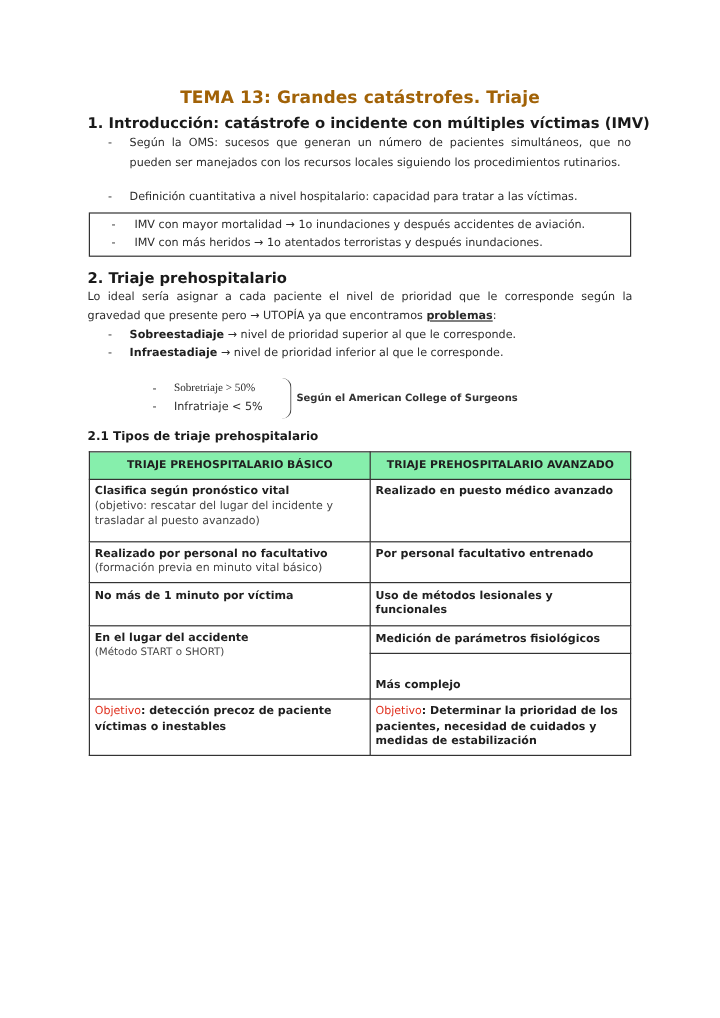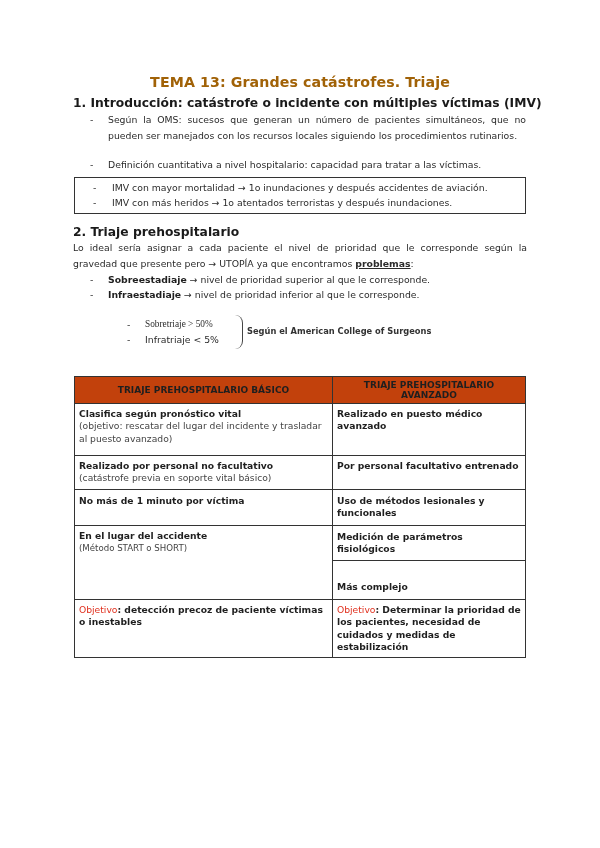--- a/index.html
+++ b/index.html
@@ -17,22 +17,22 @@
   .boxnote { position:absolute; left:74px; top:177px; width:452px; height:37px;
              border:1.6px solid #333; box-sizing:border-box; }
   b { color:#1f1f1f; }
   u { text-decoration:underline; }
   .brace { position:absolute; left:234px; top:315px; width:8px; height:34px;
            border-right:1.2px solid #444; border-radius:0 8px 8px 0; }
   .acs { position:absolute; left:247px; top:326px; font-size:8.3px; font-weight:bold; color:#333; }
   table.tri { position:absolute; left:74px; top:376px; width:452px; border-collapse:collapse;
               font-size:9.2px; color:#1f1f1f; }
   table.tri th, table.tri td { border:1.4px solid #333; vertical-align:top; padding:4px 4px 4px 4px; }
-  table.tri th { background:#c2410c; font-weight:bold; font-size:9px; text-align:center;
-                 vertical-align:middle; height:16px; padding:3px 16px; }
+  table.tri th { background:#86efac; font-weight:bold; font-size:9px; text-align:center;
+                 vertical-align:middle; height:16px; padding:3px 4px; }
   table.tri td { line-height:12.4px; }
   .bold { font-weight:bold; }
   .sub { font-weight:normal; color:#444; }
   .red { color:#e0301e; font-weight:normal; }
   .c1 { width:225px; }
 </style>
 </head>
 <body>
 
 <div class="page">
@@ -78,40 +78,41 @@
     <span class="dash" style="left:0;">-</span>
     <div style="margin-left:18px;font-family:Liberation Serif, serif;">Sobretriaje &gt; 50%</div>
   </div>
   <div class="bullet" style="left:127px; top:332px; width:120px;">
     <span class="dash" style="left:0;">-</span>
     <div style="margin-left:18px;">Infratriaje &lt; 5%</div>
   </div>
   <div class="brace"></div>
   <div class="acs">Según el American College of Surgeons</div>
 
+  <div class="h2" style="top:359px;">2.1 Tipos de triaje prehospitalario</div>
 
   <table class="tri">
     <thead>
       <tr>
         <th class="c1">TRIAJE PREHOSPITALARIO BÁSICO</th>
         <th>TRIAJE PREHOSPITALARIO AVANZADO</th>
       </tr>
     </thead>
     <tbody>
       <tr>
         <td style="height:43px;">
           <div class="bold">Clasifica según pronóstico vital</div>
           <div class="sub">(objetivo: rescatar del lugar del incidente y trasladar al puesto avanzado)</div>
         </td>
         <td class="bold">Realizado en puesto médico avanzado</td>
       </tr>
       <tr>
         <td>
           <div class="bold">Realizado por personal no facultativo</div>
-          <div class="sub">(catástrofe previa en soporte vital básico)</div>
+          <div class="sub">(formación previa en minuto vital básico)</div>
         </td>
         <td class="bold">Por personal facultativo entrenado</td>
       </tr>
       <tr>
         <td class="bold" style="padding-top:5px; padding-bottom:5px;">No más de 1 minuto por víctima</td>
         <td class="bold" style="padding-top:5px; padding-bottom:5px;">Uso de métodos lesionales y funcionales</td>
       </tr>
       <tr>
         <td rowspan="2">
           <div class="bold">En el lugar del accidente</div>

###

Task prompt:
Look through the entries above, find each line containing "normal", and copy it.

Response to this exercise:
   .sub { font-weight:normal; color:#444; }
   .red { color:#e0301e; font-weight:normal; }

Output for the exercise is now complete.